Gilchrist held down bile as she looked at the pair of pliers that lay beside the woman. There was a bowl on the bedside table. It was bloody. There was a pile of the woman’s teeth in it. Other teeth were scattered over the bed.
‘Actually, Clint, I still hate this job,’ she muttered.
‘You and me both,’ Williamson said. ‘You and me both.’
I watched Kate’s expression change as she took in the implications of what I’d told her.
‘You mean my grandfather was the one who ordered the destruction of the Trunk Murder files.’
‘If I’ve got my dates right, quite possibly – but the dates might be wrong.’
Kate thought for a moment.
‘How weird a coincidence is it that I’m doing this research now? But why would he do that?’
‘There’s more, I’m afraid.’
‘Go on.’
‘I’m not sure but I think he may have started his police career here…’

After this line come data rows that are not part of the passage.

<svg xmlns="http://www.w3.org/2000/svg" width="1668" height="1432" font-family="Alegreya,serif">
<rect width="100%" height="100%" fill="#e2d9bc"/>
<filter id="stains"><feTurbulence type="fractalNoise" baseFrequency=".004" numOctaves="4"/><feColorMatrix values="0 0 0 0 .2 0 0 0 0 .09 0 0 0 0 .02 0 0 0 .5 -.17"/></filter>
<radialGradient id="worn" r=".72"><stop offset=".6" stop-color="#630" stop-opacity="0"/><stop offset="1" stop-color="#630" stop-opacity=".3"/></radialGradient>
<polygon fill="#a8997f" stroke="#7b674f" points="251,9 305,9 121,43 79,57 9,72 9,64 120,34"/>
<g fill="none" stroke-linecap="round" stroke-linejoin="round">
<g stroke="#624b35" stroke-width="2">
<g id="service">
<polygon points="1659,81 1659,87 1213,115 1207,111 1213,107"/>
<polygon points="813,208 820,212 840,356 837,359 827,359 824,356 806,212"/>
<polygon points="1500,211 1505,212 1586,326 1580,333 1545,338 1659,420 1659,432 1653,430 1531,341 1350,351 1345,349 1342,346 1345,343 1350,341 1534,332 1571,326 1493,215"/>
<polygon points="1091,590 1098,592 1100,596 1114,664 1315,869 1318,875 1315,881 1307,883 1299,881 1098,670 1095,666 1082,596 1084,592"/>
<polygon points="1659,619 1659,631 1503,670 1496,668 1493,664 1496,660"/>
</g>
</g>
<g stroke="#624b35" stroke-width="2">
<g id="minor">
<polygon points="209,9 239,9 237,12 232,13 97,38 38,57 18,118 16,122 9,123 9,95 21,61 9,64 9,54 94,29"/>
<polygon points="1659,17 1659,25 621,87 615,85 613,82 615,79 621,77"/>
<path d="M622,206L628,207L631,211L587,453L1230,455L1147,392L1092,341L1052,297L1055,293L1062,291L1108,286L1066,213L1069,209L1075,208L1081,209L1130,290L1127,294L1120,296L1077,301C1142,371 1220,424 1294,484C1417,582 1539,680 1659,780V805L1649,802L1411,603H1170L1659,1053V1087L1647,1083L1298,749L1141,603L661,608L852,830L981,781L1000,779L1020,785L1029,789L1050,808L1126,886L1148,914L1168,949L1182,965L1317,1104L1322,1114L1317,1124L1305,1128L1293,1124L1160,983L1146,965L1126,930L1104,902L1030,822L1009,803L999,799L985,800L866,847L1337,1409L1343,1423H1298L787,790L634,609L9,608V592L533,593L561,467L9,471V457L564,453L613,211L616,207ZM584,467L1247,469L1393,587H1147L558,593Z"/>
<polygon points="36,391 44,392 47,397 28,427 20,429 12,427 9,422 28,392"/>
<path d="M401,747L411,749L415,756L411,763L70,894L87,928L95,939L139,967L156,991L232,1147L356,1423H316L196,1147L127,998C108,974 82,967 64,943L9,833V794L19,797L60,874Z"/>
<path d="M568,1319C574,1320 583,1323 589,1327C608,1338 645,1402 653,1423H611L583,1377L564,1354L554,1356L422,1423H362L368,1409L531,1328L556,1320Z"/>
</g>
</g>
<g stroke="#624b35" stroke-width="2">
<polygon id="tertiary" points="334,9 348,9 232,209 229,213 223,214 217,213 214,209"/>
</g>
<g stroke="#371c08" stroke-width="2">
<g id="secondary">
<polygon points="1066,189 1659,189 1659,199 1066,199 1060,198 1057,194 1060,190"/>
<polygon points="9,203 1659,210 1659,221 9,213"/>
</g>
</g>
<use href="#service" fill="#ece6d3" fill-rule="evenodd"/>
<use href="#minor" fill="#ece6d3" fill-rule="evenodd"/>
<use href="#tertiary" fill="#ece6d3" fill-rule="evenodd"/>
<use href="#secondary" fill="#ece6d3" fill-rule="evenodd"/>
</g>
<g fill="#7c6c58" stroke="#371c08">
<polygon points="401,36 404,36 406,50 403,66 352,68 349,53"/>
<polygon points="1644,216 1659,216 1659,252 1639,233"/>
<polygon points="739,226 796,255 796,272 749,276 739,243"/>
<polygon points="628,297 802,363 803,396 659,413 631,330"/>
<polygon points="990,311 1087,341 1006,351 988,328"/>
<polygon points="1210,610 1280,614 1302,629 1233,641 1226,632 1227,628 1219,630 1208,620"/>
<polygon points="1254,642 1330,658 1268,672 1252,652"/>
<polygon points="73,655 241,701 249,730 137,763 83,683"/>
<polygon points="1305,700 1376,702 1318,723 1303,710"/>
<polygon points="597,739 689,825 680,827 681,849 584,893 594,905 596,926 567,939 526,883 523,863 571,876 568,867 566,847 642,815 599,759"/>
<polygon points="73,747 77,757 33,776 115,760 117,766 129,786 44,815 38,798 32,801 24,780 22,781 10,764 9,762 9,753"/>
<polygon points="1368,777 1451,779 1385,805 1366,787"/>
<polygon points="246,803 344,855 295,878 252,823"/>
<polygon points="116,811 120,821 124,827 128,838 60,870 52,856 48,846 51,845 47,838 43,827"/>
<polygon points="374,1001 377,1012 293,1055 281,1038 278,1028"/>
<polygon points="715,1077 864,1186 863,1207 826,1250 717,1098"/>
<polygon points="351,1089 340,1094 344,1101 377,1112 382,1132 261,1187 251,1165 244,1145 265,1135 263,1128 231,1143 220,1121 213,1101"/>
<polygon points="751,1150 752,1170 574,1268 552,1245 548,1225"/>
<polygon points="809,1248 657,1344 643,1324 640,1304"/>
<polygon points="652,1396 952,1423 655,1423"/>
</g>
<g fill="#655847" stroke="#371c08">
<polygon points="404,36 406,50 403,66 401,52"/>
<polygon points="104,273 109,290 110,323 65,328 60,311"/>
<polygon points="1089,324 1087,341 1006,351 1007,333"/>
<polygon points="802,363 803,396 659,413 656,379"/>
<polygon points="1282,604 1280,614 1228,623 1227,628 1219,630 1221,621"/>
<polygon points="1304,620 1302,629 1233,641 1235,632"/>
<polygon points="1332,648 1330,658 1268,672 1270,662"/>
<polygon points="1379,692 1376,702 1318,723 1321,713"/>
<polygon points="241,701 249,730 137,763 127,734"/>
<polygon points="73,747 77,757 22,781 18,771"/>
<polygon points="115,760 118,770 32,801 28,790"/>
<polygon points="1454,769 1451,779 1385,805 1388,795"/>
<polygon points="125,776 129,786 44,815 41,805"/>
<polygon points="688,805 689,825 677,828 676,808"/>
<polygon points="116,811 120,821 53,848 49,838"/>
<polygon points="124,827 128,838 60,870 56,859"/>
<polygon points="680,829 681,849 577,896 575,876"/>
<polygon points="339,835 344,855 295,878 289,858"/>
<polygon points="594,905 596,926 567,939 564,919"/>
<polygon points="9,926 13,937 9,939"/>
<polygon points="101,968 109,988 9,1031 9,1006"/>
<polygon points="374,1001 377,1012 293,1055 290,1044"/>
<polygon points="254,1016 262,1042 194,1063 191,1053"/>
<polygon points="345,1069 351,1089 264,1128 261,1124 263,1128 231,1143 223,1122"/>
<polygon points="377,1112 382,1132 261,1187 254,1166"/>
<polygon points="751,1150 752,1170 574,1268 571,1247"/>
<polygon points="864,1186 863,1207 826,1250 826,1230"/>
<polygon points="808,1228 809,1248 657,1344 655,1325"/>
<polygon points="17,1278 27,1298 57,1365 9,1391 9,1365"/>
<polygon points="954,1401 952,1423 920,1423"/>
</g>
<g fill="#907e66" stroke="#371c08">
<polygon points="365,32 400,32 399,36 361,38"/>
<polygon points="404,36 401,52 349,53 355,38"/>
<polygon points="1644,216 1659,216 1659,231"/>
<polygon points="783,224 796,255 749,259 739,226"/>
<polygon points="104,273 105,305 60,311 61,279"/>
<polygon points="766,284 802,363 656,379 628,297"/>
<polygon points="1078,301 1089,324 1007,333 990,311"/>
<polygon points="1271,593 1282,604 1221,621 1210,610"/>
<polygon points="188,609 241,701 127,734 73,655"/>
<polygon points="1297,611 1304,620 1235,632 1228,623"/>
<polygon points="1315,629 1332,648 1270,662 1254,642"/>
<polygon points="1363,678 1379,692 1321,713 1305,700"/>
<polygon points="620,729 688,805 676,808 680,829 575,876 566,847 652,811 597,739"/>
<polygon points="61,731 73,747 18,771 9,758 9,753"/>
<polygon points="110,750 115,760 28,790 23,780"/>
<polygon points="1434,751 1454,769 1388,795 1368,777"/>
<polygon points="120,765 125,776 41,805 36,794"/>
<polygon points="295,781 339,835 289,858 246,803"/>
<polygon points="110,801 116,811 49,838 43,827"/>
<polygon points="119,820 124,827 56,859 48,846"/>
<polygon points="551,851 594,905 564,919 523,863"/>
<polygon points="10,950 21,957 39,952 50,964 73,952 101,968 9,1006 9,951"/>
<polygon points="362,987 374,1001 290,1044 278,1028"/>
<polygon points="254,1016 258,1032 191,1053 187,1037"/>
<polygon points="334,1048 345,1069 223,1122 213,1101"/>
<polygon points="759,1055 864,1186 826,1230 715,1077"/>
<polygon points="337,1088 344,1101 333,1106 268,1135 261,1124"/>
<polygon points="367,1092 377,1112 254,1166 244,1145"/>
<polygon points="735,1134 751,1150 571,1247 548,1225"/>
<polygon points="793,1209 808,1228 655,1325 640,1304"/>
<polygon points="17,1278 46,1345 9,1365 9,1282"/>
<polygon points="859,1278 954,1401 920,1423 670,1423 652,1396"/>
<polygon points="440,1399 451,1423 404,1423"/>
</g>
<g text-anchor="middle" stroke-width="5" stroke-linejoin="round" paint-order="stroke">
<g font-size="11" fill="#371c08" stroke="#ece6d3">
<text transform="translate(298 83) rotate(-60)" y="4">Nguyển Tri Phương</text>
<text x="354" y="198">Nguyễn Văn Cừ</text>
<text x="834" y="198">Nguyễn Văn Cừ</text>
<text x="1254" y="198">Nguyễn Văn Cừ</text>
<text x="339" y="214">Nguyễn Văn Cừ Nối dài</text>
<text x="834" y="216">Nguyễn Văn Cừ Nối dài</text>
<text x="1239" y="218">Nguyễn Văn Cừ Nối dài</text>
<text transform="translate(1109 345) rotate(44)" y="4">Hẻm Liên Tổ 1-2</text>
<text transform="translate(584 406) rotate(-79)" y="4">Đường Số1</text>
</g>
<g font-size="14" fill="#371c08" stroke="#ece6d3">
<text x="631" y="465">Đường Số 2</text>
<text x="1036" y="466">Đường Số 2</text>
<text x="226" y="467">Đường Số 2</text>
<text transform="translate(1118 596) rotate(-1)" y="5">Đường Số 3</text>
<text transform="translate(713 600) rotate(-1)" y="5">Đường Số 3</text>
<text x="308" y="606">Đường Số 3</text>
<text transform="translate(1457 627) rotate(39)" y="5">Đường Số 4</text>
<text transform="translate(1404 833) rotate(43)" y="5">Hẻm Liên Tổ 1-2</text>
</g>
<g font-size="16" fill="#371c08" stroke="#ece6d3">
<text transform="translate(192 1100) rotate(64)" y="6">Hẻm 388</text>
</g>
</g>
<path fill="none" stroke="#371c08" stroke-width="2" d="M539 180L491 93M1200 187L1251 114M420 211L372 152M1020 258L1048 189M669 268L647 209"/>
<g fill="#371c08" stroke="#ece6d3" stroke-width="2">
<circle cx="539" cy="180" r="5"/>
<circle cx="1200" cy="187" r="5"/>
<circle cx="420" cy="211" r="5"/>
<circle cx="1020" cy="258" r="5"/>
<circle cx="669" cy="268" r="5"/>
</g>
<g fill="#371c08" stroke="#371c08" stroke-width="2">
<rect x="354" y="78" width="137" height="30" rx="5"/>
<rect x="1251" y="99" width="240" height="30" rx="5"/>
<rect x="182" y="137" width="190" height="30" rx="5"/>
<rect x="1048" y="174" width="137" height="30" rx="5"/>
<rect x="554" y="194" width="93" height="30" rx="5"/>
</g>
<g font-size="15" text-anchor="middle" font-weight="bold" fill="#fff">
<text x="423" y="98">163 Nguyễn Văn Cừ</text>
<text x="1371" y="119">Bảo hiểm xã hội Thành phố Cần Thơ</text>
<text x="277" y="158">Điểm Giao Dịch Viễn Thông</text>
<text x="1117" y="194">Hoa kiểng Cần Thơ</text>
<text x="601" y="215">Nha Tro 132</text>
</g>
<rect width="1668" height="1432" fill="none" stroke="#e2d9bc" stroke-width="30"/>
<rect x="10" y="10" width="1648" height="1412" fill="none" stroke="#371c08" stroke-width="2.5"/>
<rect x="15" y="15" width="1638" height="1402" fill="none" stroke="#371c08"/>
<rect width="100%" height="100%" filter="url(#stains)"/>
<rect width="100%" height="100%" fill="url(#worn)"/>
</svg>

‘Back in the early thirties?’
I nodded. Kate sat back.
‘Wow. Just bloody wow.’
She took a long swallow of her drink. Tingley and I exchanged glances.
‘Small world,’ he said.
‘Smaller than you think,’ I said. ‘My dad was a policeman too.’
Kate put her drink down.
‘He’s a writer, isn’t he?’ she said.
‘But he was a policeman back in the thirties.’
Kate frowned. The thirties was ancient history to her.
‘I thought you said he was alive.’
‘He is. He’s ninety-five. He’s the George Bernard Shaw of the crime genre. He was running marathons until he was eighty-five.’ I shook my head. ‘And he’s a bastard.’
‘As a father, you mean?’ Kate said. ‘Tell me about it.’
‘No, more than that.’
Tingley had been watching me closely. He’d picked up on a tone in my voice.
‘Where did he serve?’
I gave a small smile and jabbed a finger towards the floor.
‘Here. That’s how he met your grandfather, Kate.’
There was silence around the table.
‘Kate, you’re wondering if either your grandfather or my father wrote that diary.’
‘I’m wondering more than that,’ she said.
‘If she’s wondering the same as me,’ Tingley said, ‘she’s wondering which one of them was the Brighton Trunk Murderer.’